The value of projects in Australia has declined by $37.2 billion since the September 2008 quarter, with new projects failing to replenish those being completed.
Access Economics' latest issue of Investment Monitor, released today, shows a notable decline in the value of projects in the database with the number of project deferrals mounting up.
However, the latest figures show that Western Australia still comfortably leads the way in the value of definite investment projects, despite major projects now being less profitable, such as the massive $11.2 billion Pluto LNG project and the $2.5 billion 'fifth train' on the North West Shelf LNG development.
Since September 2008, total project values in Australia have moderated from a total of $644.4 billion to $607.2 billion.
"A downturn in investment had certainly been on the cards - Australia's rate of business investment relative to output had moved to an unusually high level, meaning that investment would have to pull back at some point anyway," Access Economics said.
"Accelerating that decline is the global economic crisis which is cutting sharply into capacity utilisation, and hence the need for more investment."
While mining and metals projects had been the growth engine for overall project investment, the value of definite mining and metals projects is now falling, Access Economics said.
A number of major projects have been shelved over the past few months, which is likely to result in a sharp fall in business investment over the next two years despite engineering work holding up over the next six months.

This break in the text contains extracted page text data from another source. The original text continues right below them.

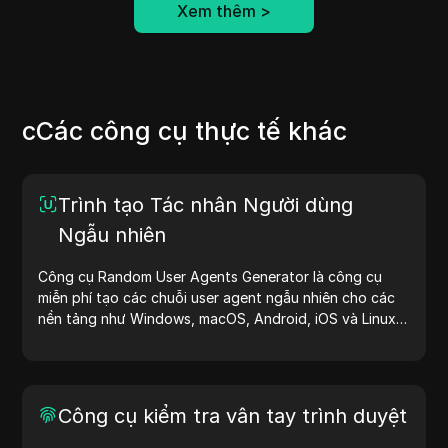
Xem thêm
>
cCác công cụ thực tế khác
Trình tạo Tác nhân Người dùng
Ngẫu nhiên
Công cụ Random User Agents Generator là công cụ
miễn phí tạo các chuỗi user agent ngẫu nhiên cho các
nền tảng như Windows, macOS, Android, iOS và Linux.
Chuỗi user agent cung cấp thông tin về thiết bị và trình
duyệt cho máy chủ, hỗ trợ kiểm tra website, kiểm tra
khả năng tương thích và tối ưu hóa quy trình phát triển.
Đơn giản hóa quy trình làm việc của bạn—bắt đầu tạo
Công cụ kiểm tra vân tay trình duyệt
user agent ngay hôm nay!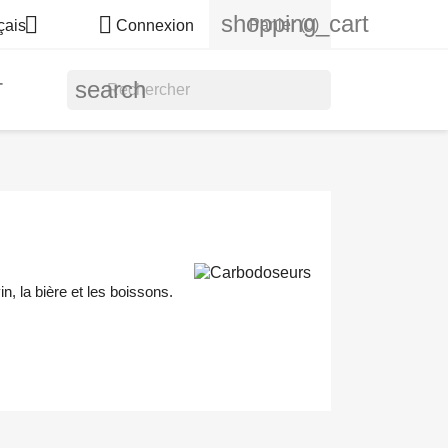
shopping_cart


Panier
(0)
çais
Connexion
search
T
 la bière et les boissons.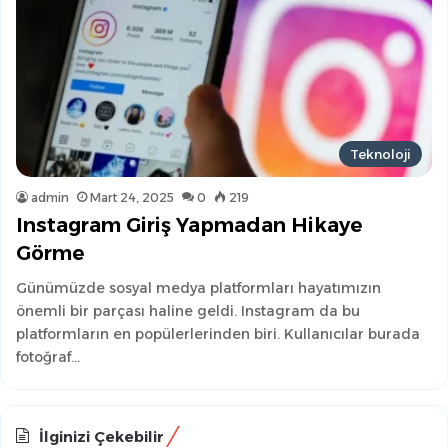
Teknoloji
admin
Mart 24, 2025
0
219
Instagram Giriş Yapmadan Hikaye
Görme
Günümüzde sosyal medya platformları hayatımızın
önemli bir parçası haline geldi. Instagram da bu
platformların en popülerlerinden biri. Kullanıcılar burada
fotoğraf…
İlginizi Çekebilir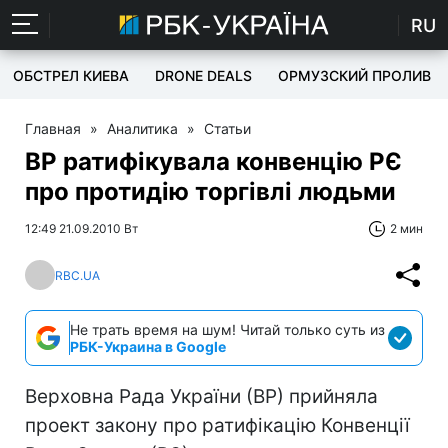
RU
ОБСТРЕЛ КИЕВА
DRONE DEALS
ОРМУЗСКИЙ ПРОЛИВ
Главная
»
Аналитика
»
Статьи
ВР ратифікувала конвенцію РЄ
про протидію торгівлі людьми
12:49 21.09.2010 Вт
2 мин
RBC.UA
Не трать время на шум! Читай только суть из
РБК-Украина в Google
Верховна Рада України (ВР) прийняла
проект закону про ратифікацію Конвенції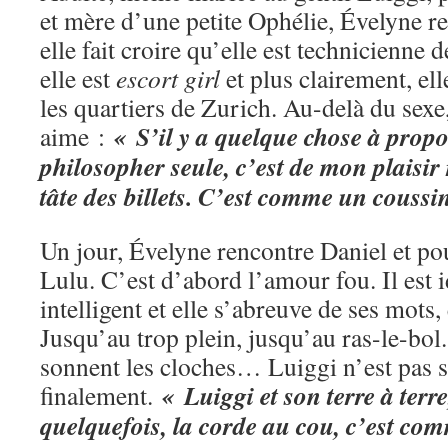
et mère d’une petite Ophélie, Évelyne re
elle fait croire qu’elle est technicienne 
elle est
escort girl
et plus clairement, ell
les quartiers de Zurich. Au-delà du sexe,
« S’il y a quelque chose à propo
aime :
philosopher seule, c’est de mon plaisir
tâte des billets. C’est comme un coussi
Un jour, Évelyne rencontre Daniel et pour
Lulu. C’est d’abord l’amour fou. Il est id
intelligent et elle s’abreuve de ses mots,
Jusqu’au trop plein, jusqu’au ras-le-bol
sonnent les cloches… Luiggi n’est pas s
« Luiggi et son terre à terre
finalement.
quelquefois, la corde au cou, c’est com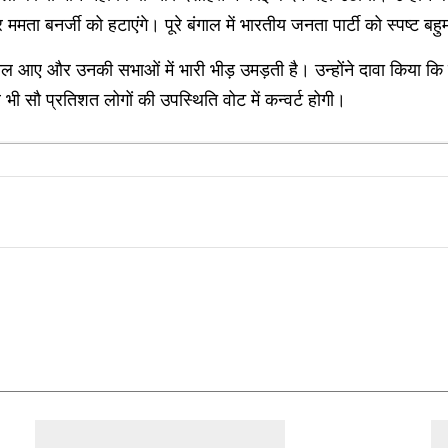
ममता बनर्जी को हटाएंगे। पूरे बंगाल में भारतीय जनता पार्टी को स्पष्ट बह
ाल आए और उनकी सभाओं में भारी भीड़ उमड़ती है। उन्होंने दावा किया कि ल
ी सौ प्रतिशत लोगों की उपस्थिति वोट में कन्वर्ट होगी।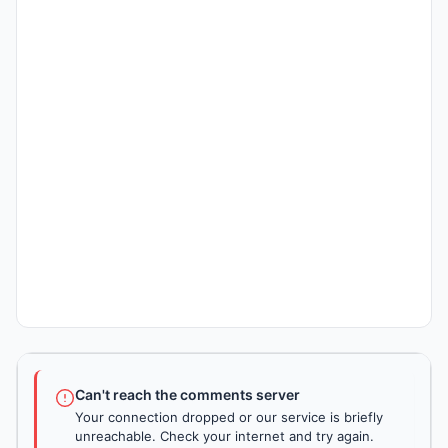
Can't reach the comments server
Your connection dropped or our service is briefly
unreachable. Check your internet and try again.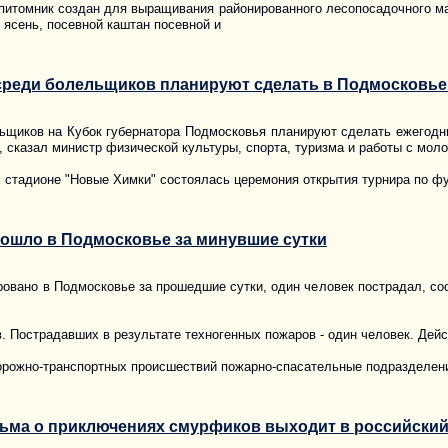
 питомник создан для выращивания районированного лесопосадочного м
, ясень, посевной каштан посевной и
среди болельщиков планируют сделать в Подмосковь
щиков на Кубок губернатора Подмосковья планируют сделать ежегодны
, сказал министр физической культуры, спорта, туризма и работы с мо
 стадионе "Новые Химки" состоялась церемония открытия турнира по фу
зошло в Подмосковье за минувшие сутки
ровано в Подмосковье за прошедшие сутки, один человек пострадал, с
. Пострадавших в результате техногенных пожаров - один человек. Дейс
рожно-транспортных происшествий пожарно-спасательные подразделени
ма о приключениях смурфиков выходит в российский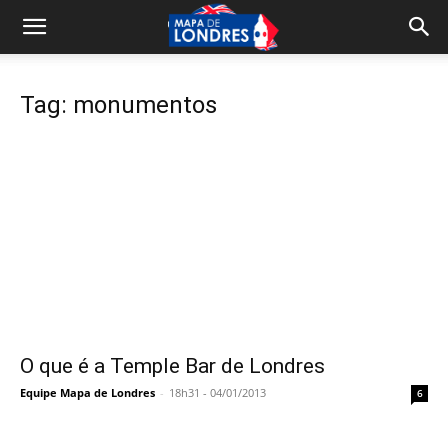
Tag: monumentos
O que é a Temple Bar de Londres
Equipe Mapa de Londres
-
18h31 - 04/01/2013
6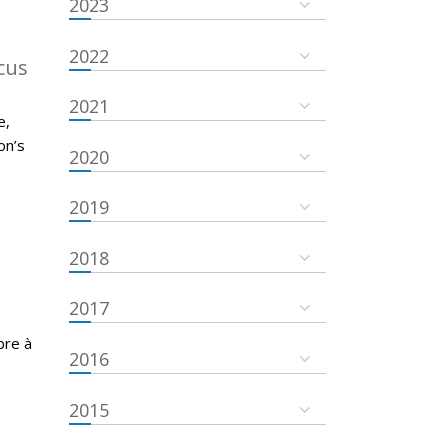
2023
2022
cus
2021
e,
on’s
2020
2019
2018
2017
bre à
2016
2015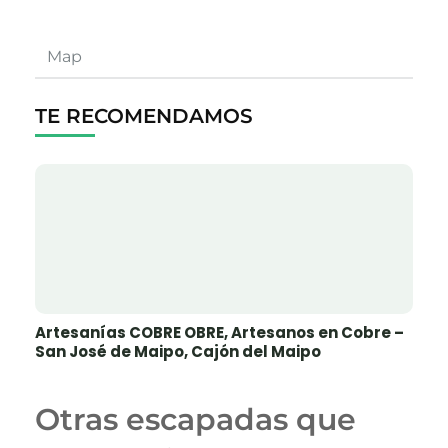
Map
TE RECOMENDAMOS
Artesanías COBRE OBRE, Artesanos en Cobre –
San José de Maipo, Cajón del Maipo
Otras escapadas que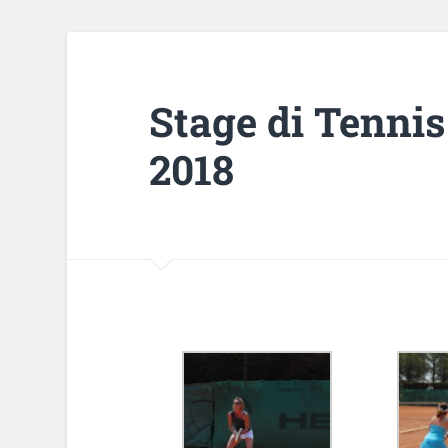
Stage di Tennis
2018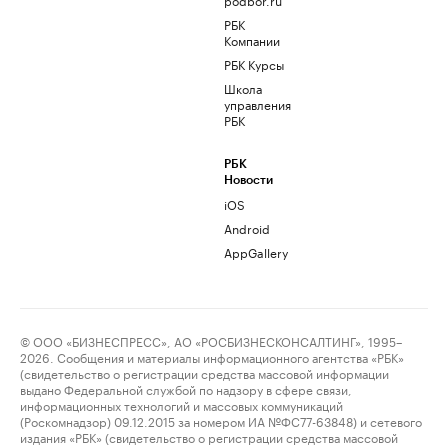
РБК
Компании
РБК Курсы
Школа
управления
РБК
РБК
Новости
iOS
Android
AppGallery
© ООО «БИЗНЕСПРЕСС», АО «РОСБИЗНЕСКОНСАЛТИНГ», 1995–
2026. Сообщения и материалы информационного агентства «РБК»
(свидетельство о регистрации средства массовой информации
выдано Федеральной службой по надзору в сфере связи,
информационных технологий и массовых коммуникаций
(Роскомнадзор) 09.12.2015 за номером ИА №ФС77-63848) и сетевого
издания «РБК» (свидетельство о регистрации средства массовой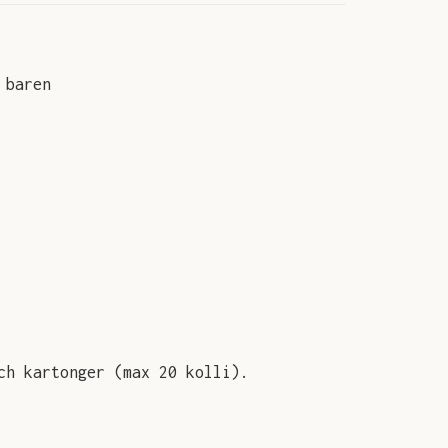
 baren
ch kartonger (max 20 kolli).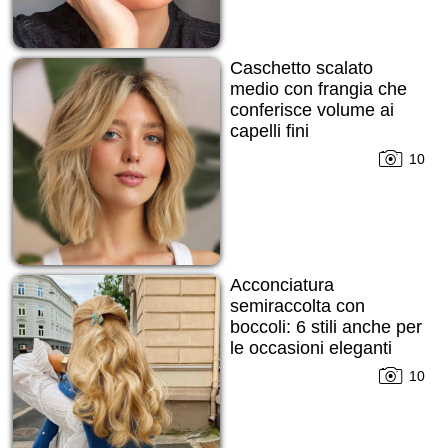
Caschetto scalato
medio con frangia che
conferisce volume ai
capelli fini
10
Acconciatura
semiraccolta con
boccoli: 6 stili anche per
le occasioni eleganti
10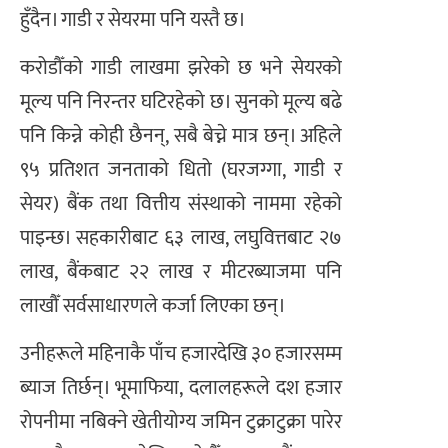
हुँदैन। गाडी र सेयरमा पनि यस्तै छ।
करोडौँको गाडी लाखमा झरेको छ भने सेयरको
मूल्य पनि निरन्तर घटिरहेको छ। सुनको मूल्य बढे
पनि किन्ने कोही छैनन्, सबै बेच्ने मात्र छन्। अहिले
९५ प्रतिशत जनताको धितो (घरजग्गा, गाडी र
सेयर) बैंक तथा वित्तीय संस्थाको नाममा रहेको
पाइन्छ। सहकारीबाट ६३ लाख, लघुवित्तबाट २७
लाख, बैंकबाट २२ लाख र मीटरब्याजमा पनि
लाखौँ सर्वसाधारणले कर्जा लिएका छन्।
उनीहरूले महिनाकै पाँच हजारदेखि ३० हजारसम्म
ब्याज तिर्छन्। भूमाफिया, दलालहरूले दश हजार
रोपनीमा नबिक्ने खेतीयोग्य जमिन टुक्राटुक्रा पारेर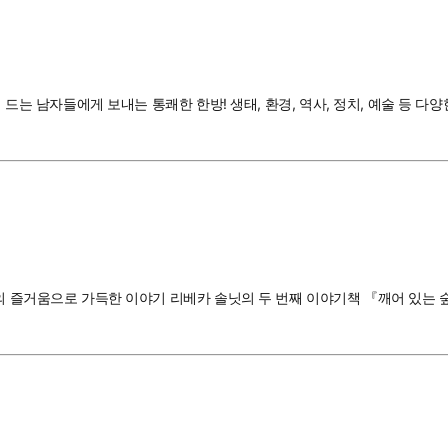
려 드는 남자들에게 보내는 통쾌한 한방! 생태, 환경, 역사, 정치, 예술 등
삶의 즐거움으로 가득한 이야기 리베카 솔닛의 두 번째 이야기책 『깨어 있는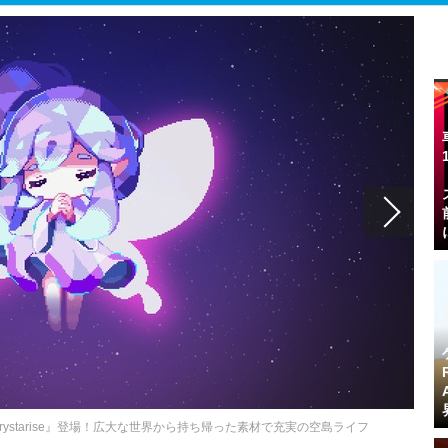
ystarise』登場！広大な世界から持ち帰った素材で充実の空島ライフ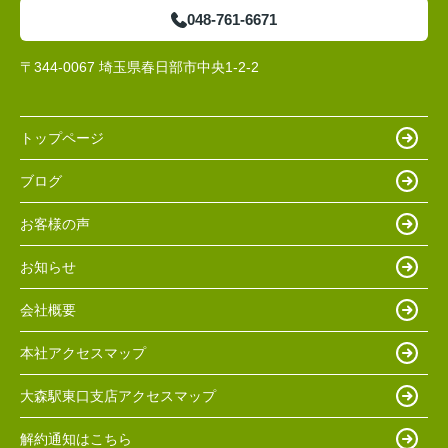
048-761-6671
〒344-0067 埼玉県春日部市中央1-2-2
トップページ
ブログ
お客様の声
お知らせ
会社概要
本社アクセスマップ
大森駅東口支店アクセスマップ
解約通知はこちら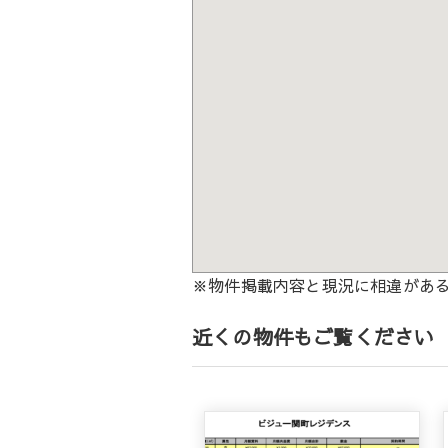
※物件掲載内容と現況に相違があ
近くの物件もご覧ください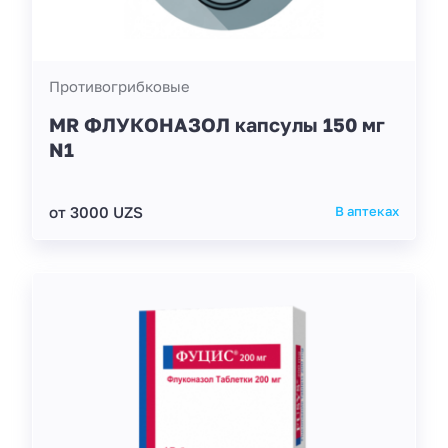
Противогрибковые
MR ФЛУКОНАЗОЛ капсулы 150 мг
N1
от 3000 UZS
В аптеках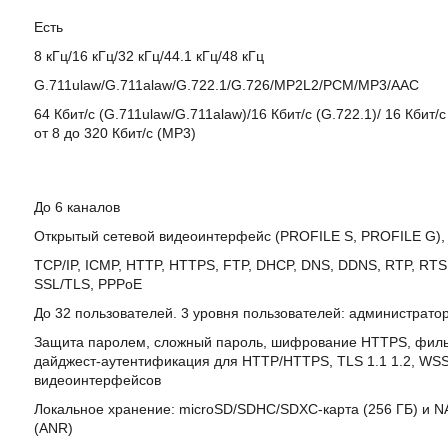
Есть
8 кГц/16 кГц/32 кГц/44.1 кГц/48 кГц
G.711ulaw/G.711alaw/G.722.1/G.726/MP2L2/PCM/MP3/AAC
64 Кбит/с (G.711ulaw/G.711alaw)/16 Кбит/с (G.722.1)/ 16 Кбит/с
от 8 до 320 Кбит/с (MP3)
До 6 каналов
Открытый сетевой видеоинтерфейс (PROFILE S, PROFILE G), 
TCP/IP, ICMP, HTTP, HTTPS, FTP, DHCP, DNS, DDNS, RTP, RTSP,
SSL/TLS, PPPoE
До 32 пользователей. 3 уровня пользователей: администратор
Защита паролем, сложный пароль, шифрование HTTPS, фильтр
дайджест-аутентификация для HTTP/HTTPS, TLS 1.1 1.2, WSS
видеоинтерфейсов
Локальное хранение: microSD/SDHC/SDXC-карта (256 ГБ) и NA
(ANR)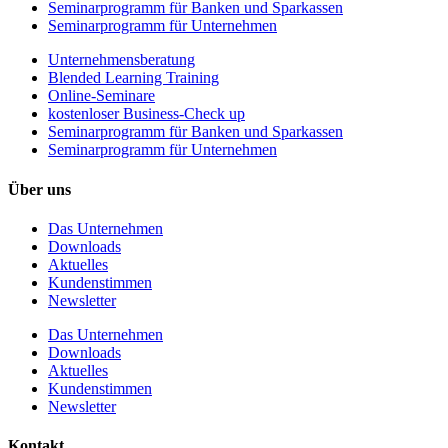
Seminarprogramm für Banken und Sparkassen
Seminarprogramm für Unternehmen
Unternehmens­beratung
Blended Learning Training
Online-Seminare
kostenloser Business-Check up
Seminarprogramm für Banken und Sparkassen
Seminarprogramm für Unternehmen
Über uns
Das Unternehmen
Downloads
Aktuelles
Kundenstimmen
Newsletter
Das Unternehmen
Downloads
Aktuelles
Kundenstimmen
Newsletter
Kontakt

Major projects to be recently shelved include Shell and Anglo American's $5 billion coal-to-liquids project in the Latrobe Valley, BHP Billiton has delayed deciding on its $6.3 billion Olympic Dam expansion until 2010, Aloca's Wagerup alumina refinery expansion has been put on hold, and Western Power has delayed the start-up of the $375 million Cockburn 2 gas-fired power plant by a year.
"But it's not all bad news. One bright spot is that construction costs in Australia will get more affordable. Unfortunately, imported equipment costs will be higher due to the fall in the Australian dollar," Access Economics said.
"The other good news is that governments will keep investing, and indeed may ramp up their investment spend.
"Provided that the projects selected pass the cost-benefit test and can be delivered fast enough to assist in defending against the downturn, then the timing is right to lift government spending on infrastructure.
"Increased government investment won't fully offset the slide in business investment over the next two years - but it will provide decent help."
Under the more subdued investment environment, all states are expected to be affected but it is anticipated to having a larger effect in those where resources investment has been the strongest, namely Western Australia and Queensland.
"Commercial building is solid at present, but is at risk going forward, being hit by both a lack of finance for new projects, and retail and office markets which now look well supplied. Economic infrastructure looks the best chance for investment growth going forward," Access Economics said.
The Investment Monitor report said despite the downturn, mining investment remained "very strong", but the value of definite projects was melting fast amid the slump in commodity prices.